**Brief A:** In the passage about the photography exhibition, in which city did the writer first meet the photographers?

**Exercise text:**
'''

I met the five photographers (except Yuki Onodera) in Aix-en-Provence in 2015 when we were invited to exhibit at “Regards Croisés Japon-Provence/Photo Aix 2015” at Galerie Zola de la Cité du Livre. We spent a week together, every day discussing the lighting and hanging in the exhibition space, photography, our own work (from creation, conception and materials to technique and distribution), other people’’s work, the contemporary era, our preoccupations, and ourselves. We are all aged from 40 to 56 years old, albeit belonging to different generations.

Typically, in festivals or exhibitions, people meet and then move on as soon as the event ends, but our meetings and conversations have continued up to the present day. We get together and enjoy speaking with each other as photographers, artists and as people. As Ken Kitano says, artists cannot create alone, but are supported by many people”. Our meetings are like a casual study group, where we inspire each other and think further about photography.

The works of these six artists are representative of my own questioning with regard to photography: Photography? Why? The essential question arising is: what is the potential of photography in today's world, with today's perceptions? It seems to me important that the artist’s’ work be shared with the public, especially in Morocco, where the link with Japan is historically rather tenuous. The two countries remain shrouded in mystery for each other. My aim is to present their work as “potentialities of contemporary photography“, rather than to enclose them within some definition of “Japanese photography“ that would segment them, prejudging their potential and the diversity of their practices.

Their works are extremely different from each other, with the exception of one common aspect: we are faced here with the current context of photography, in the digital age, which can be seen as tending to produce personal, figurative, and technically perfect photographs. Such rapid evolution in photography has not yet sufficiently encouraged exploration of the relationship between conception, theme and exhibition of work during the creative process. Photography has arguably become a support based on the expectations of the viewers, as if it were the artist’’s role to realize the language of photography as expected. This vision would tend to preclude the need of photographers to experiment and to question the relationship between medium and technique, as if the nature of visual perception could be taken for granted.

Nowadays, we largely produce images in what may be termed a dematerialized, “capitalist“ way, without considering the materiality of the works. Many exhibitions are made possible by simply sending a digital file, without any consideration being given to the notion of an original image. This could in a way be seen as a democratization of photography — and yet such an approach amounts to a limitation of the idea of photography and the possibilities of its materiality.

'''

**Material for the task:**

'''

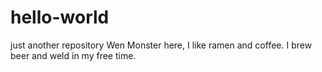 # hello-world
just another repository
Wen Monster here, I like ramen and coffee. 
I brew beer and weld in my free time. 
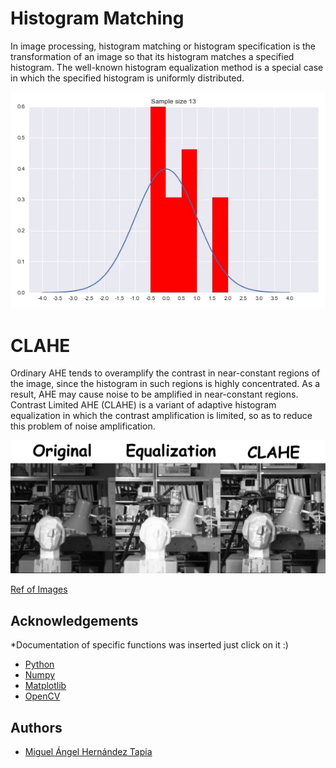 
# Histogram Matching

In image processing, histogram matching or histogram specification is the transformation of an image so that its histogram matches a specified histogram.
The well-known histogram equalization method is a special case in which the specified histogram is uniformly distributed.


	
![hist_mat](histogram_MATCHING.gif)


# CLAHE 

Ordinary AHE tends to overamplify the contrast in near-constant regions of the image, since the histogram in such regions is highly concentrated. As a result, AHE may cause noise to be amplified in near-constant regions. 
Contrast Limited AHE (CLAHE) is a variant of adaptive histogram equalization in which the contrast amplification is limited, so as to reduce this problem of noise amplification.

![equvscla](equ_vs_clahe.jpg)



[Ref of Images](https://docs.opencv.org/4.x/d5/daf/tutorial_py_histogram_equalization.html)

## Acknowledgements
*Documentation of specific functions was inserted just click on it :) 
 - [Python](https://www.python.org/)
 - [Numpy](https://numpy.org/doc/stable/reference/generated/numpy.interp.html)
 - [Matplotlib](https://matplotlib.org/stable/api/_as_gen/matplotlib.pyplot.imshow.html)
 - [OpenCV](https://docs.opencv.org/4.x/d5/daf/tutorial_py_histogram_equalization.html)
## Authors

- [Miguel Ángel Hernández Tapia](https://github.com/MiguelAngel-ht)

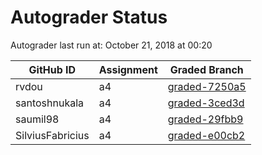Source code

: # Autograder Status
Autograder last run at: October 21, 2018 at 00:20

| GitHub ID | Assignment | Graded Branch |
|-----------|------------|---------------|
| rvdou | a4 | [graded-7250a5](https://github.com/Fall2018COMP401-001/a4-rvdou/tree/graded-7250a5) | 
| santoshnukala | a4 | [graded-3ced3d](https://github.com/Fall2018COMP401-001/a4-santoshnukala/tree/graded-3ced3d) | 
| saumil98 | a4 | [graded-29fbb9](https://github.com/Fall2018COMP401-001/a4-saumil98/tree/graded-29fbb9) | 
| SilviusFabricius | a4 | [graded-e00cb2](https://github.com/Fall2018COMP401-001/a4-SilviusFabricius/tree/graded-e00cb2) | 
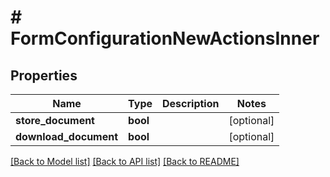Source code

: # # FormConfigurationNewActionsInner

## Properties

Name | Type | Description | Notes
------------ | ------------- | ------------- | -------------
**store_document** | **bool** |  | [optional]
**download_document** | **bool** |  | [optional]

[[Back to Model list]](../../README.md#models) [[Back to API list]](../../README.md#endpoints) [[Back to README]](../../README.md)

'''

**Brief B:** In the records, rewrite everything from the line containing "# Autograder Status" down to the end of the records, changing "Back to" to "Return to" and keeping all else the same. Leave the pictures out.

**Exercise answer A:** Aix-en-Provence

**Exercise answer B:**
: # Autograder Status
Autograder last run at: October 21, 2018 at 00:20

| GitHub ID | Assignment | Graded Branch |
|-----------|------------|---------------|
| rvdou | a4 | [graded-7250a5](https://github.com/Fall2018COMP401-001/a4-rvdou/tree/graded-7250a5) | 
| santoshnukala | a4 | [graded-3ced3d](https://github.com/Fall2018COMP401-001/a4-santoshnukala/tree/graded-3ced3d) | 
| saumil98 | a4 | [graded-29fbb9](https://github.com/Fall2018COMP401-001/a4-saumil98/tree/graded-29fbb9) | 
| SilviusFabricius | a4 | [graded-e00cb2](https://github.com/Fall2018COMP401-001/a4-SilviusFabricius/tree/graded-e00cb2) | 
Source code

: # # FormConfigurationNewActionsInner

## Properties

Name | Type | Description | Notes
------------ | ------------- | ------------- | -------------
**store_document** | **bool** |  | [optional]
**download_document** | **bool** |  | [optional]

[[Return to Model list]](../../README.md#models) [[Return to API list]](../../README.md#endpoints) [[Return to README]](../../README.md)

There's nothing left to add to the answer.